DAVID H. Donald, the new Warren Professor of American History, once told a student that he would have preferred life in 1820 America to the modern version. Provided, of course, that he could have inhabited one of the mansions in Beacon Hill's stately Louisburg Square.
Making certain compromises between his ideal and the realities of time and place, Donald seems to have found happiness teaching American history at Harvard.
The scope of inquiry into American history at Harvard has expanded this year well beyond its previous limits with the arrival of Donald, a Pulitzer Prize-winning authority on the Civil War and Reconstruction, and social historian Stephan Thernstrom.
Donald brings with him numerous works on the political, social and intellectual history of the 1861-1877 years--including the Pulitzer Prize-winning biography, Charles Sumner and the Coming of the Civil War.
Donald's quip to his student disciple--particularly his idealization of New England--would probably confuse many of the Harvard students who have already begun to seek him out as a "fellow Southerner." Raised in the hill country of Mississippi and graduated from Mississippi's Millsaps College, Donald retains deep affinities with the people and culture of his native South.
Yet, like his fellow Mississippian, William Faulkner, Donald speaks of a personal ambivalence toward many of the region's values.

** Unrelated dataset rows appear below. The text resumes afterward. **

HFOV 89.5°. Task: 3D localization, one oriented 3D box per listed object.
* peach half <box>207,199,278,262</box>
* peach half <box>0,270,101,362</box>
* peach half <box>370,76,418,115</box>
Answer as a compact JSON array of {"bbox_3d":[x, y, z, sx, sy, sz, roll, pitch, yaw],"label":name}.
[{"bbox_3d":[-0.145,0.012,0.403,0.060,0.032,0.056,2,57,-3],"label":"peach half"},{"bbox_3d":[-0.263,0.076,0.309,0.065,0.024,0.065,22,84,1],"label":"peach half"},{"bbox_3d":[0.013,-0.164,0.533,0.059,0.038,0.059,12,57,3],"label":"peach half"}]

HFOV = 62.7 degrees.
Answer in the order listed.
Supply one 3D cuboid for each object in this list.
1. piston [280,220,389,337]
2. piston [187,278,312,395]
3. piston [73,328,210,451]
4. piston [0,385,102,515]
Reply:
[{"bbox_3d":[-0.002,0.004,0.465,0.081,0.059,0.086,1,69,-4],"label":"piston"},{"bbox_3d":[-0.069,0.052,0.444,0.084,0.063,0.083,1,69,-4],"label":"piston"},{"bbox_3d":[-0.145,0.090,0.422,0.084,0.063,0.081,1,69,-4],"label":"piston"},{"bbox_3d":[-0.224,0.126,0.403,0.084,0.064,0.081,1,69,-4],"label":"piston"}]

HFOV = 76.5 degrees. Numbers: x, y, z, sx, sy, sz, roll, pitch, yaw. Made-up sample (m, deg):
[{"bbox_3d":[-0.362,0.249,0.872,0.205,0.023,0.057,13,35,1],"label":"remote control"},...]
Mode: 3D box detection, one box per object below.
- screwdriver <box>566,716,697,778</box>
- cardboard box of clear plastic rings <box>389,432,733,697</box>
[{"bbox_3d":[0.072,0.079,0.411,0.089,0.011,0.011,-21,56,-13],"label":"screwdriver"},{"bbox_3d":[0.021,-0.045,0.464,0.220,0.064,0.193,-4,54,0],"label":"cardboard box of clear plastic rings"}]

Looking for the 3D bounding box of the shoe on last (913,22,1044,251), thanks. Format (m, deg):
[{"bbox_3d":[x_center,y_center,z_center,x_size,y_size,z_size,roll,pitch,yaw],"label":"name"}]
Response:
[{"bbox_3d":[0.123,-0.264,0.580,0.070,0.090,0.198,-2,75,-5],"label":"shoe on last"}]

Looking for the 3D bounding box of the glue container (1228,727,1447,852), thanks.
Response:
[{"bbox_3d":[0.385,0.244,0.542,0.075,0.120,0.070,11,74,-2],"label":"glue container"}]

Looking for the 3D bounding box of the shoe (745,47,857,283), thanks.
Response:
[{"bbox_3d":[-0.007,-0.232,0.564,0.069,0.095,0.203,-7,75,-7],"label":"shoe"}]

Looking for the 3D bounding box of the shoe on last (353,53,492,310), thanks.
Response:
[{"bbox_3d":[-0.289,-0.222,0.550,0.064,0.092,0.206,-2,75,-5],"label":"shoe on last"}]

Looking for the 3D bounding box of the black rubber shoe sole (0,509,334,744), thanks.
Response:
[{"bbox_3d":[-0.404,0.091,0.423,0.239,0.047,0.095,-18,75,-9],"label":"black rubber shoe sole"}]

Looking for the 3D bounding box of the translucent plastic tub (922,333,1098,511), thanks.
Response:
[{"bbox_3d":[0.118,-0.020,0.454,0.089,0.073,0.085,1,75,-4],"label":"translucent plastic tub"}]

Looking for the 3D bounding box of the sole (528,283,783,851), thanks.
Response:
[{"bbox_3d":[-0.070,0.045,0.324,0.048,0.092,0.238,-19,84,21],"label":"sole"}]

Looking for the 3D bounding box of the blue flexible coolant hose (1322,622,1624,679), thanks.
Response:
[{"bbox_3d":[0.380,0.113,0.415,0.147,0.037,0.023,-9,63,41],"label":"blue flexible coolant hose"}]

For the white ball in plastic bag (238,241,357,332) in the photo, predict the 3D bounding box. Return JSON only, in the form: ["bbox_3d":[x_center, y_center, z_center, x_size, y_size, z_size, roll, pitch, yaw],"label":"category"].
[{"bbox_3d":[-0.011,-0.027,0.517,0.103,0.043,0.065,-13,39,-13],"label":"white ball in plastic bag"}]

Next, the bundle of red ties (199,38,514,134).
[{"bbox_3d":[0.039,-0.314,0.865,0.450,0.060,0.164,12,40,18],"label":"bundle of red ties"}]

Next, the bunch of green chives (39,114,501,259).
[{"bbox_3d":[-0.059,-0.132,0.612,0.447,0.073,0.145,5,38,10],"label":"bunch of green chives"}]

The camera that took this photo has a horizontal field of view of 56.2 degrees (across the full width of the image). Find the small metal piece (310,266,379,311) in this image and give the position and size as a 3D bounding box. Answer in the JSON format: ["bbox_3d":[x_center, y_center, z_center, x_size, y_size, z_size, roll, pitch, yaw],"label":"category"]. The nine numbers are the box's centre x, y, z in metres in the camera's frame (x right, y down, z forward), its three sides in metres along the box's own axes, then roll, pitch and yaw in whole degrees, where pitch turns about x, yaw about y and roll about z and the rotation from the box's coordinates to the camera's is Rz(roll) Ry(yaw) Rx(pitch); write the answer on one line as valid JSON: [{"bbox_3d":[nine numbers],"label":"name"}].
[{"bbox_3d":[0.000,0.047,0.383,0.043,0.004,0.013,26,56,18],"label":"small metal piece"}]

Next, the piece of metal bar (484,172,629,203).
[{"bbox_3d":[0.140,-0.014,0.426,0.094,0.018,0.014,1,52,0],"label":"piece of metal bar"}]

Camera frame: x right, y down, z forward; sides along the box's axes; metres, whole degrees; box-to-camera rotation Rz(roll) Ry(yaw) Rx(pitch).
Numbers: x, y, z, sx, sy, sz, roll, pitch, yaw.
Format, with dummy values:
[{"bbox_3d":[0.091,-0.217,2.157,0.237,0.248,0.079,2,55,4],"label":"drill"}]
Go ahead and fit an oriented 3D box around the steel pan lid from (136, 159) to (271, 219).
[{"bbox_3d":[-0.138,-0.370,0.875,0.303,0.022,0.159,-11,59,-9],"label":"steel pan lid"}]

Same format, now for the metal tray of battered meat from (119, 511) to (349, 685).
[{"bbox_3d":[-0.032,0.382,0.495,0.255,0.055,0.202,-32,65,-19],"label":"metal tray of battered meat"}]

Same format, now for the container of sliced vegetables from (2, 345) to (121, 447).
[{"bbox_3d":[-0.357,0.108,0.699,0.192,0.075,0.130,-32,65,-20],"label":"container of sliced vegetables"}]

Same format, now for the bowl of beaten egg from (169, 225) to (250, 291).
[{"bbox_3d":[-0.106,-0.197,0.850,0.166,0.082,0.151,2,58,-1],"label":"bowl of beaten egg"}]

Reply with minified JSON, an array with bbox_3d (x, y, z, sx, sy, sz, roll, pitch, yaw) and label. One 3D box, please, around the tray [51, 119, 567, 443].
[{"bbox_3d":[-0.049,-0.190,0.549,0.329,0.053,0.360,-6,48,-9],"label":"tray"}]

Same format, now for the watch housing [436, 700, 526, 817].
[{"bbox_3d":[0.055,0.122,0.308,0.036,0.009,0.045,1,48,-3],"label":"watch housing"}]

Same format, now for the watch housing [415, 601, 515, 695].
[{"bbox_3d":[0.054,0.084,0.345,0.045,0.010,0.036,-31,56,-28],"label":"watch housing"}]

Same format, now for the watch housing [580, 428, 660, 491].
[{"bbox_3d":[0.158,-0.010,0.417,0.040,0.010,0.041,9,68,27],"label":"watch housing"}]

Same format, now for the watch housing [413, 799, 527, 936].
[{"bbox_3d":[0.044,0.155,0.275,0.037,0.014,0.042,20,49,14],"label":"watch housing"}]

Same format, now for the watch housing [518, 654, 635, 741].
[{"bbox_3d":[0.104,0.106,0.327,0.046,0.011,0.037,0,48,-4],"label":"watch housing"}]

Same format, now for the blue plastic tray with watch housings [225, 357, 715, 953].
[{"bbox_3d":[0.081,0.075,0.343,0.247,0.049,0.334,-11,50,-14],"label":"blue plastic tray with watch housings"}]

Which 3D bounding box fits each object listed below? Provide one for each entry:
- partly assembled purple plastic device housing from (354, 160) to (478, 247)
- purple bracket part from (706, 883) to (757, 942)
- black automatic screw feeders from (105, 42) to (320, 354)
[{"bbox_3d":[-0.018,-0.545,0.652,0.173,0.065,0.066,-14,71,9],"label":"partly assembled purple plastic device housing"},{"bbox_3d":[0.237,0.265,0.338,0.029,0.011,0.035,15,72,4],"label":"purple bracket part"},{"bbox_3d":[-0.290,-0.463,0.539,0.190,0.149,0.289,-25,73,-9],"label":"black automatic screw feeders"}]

He cites Faulkner's Absalom! Absalom! as one of the most eloquent expressions of "what it means to be a Southerner."
Like Faulkner's Quentin Compson, Donald traces his historical urge (and that of C. Vann Woodward, Francis Simkins and other historians from the South) to a wrestling with the contradiction between ideals and practice in the Southern experience.
The southern historian, Donald says, begins his search with "an emotional resonance," and southern history becomes a peculiar problem of personal identity. Yet emotional commitment is a basic criterion for historians in general: "You have to have something at stake as you wade through raw material on any topic."
Donald's first historical urge was to write a history of Mississippi. But when he arrived for graduate work at the University of Illinois, he teamed up with Civil War historian James G. Randall, studying Lincoln and the northern radicals. In Donald's academic life, as in the war he studied, the North promptly overran Mississippi.
Since that time, Donald has written almost exclusively about what he calls "the other side"--the North and the Radical Republicans during the Civil War and Reconstruction. While not a southern historian per se, he continues examining the southern people: "I want to know why they responded as they did to Lincoln, Sumner and others. This is part of my own coming to terms" with the southern experience, he said.
Donald will lead a seminar in the Spring on the problems of Reconstruction, and plans a course on the Civil War and Reconstruction for 1975-76.
Donald concludes that "the South" is really many Souths--"I certainly never saw any Scarlet O'Haras when I was growing up"--and that sweeping stereotypes of the region too often reflect simplistic or biased reasoning. He even militates quietly against the typing tendencies evident, for example, among Boston realtors: They took him directly to Mount Vernon replicas when he began house-hunting here and happened to mention his background. "Mount Vernon homes are lovely," he conceded, "but not all southerners live in them."
Donald says he has found historical holes in the prevailing "southern sterotype"--the culturally impoverished region characterized by bigotry, provincial thought and social inequality. "After all, aren't these so-called 'southern traits' something that we all have?" he asks.
And so David Donald comes to terms with his South.
But Donald keeps coming back to that 1820 ideal. In his course, History 165a, "The Middle Period of United States History 1819-1861" Donald affectionately introduced 1820 America as a stable, harmonious well-ordered society.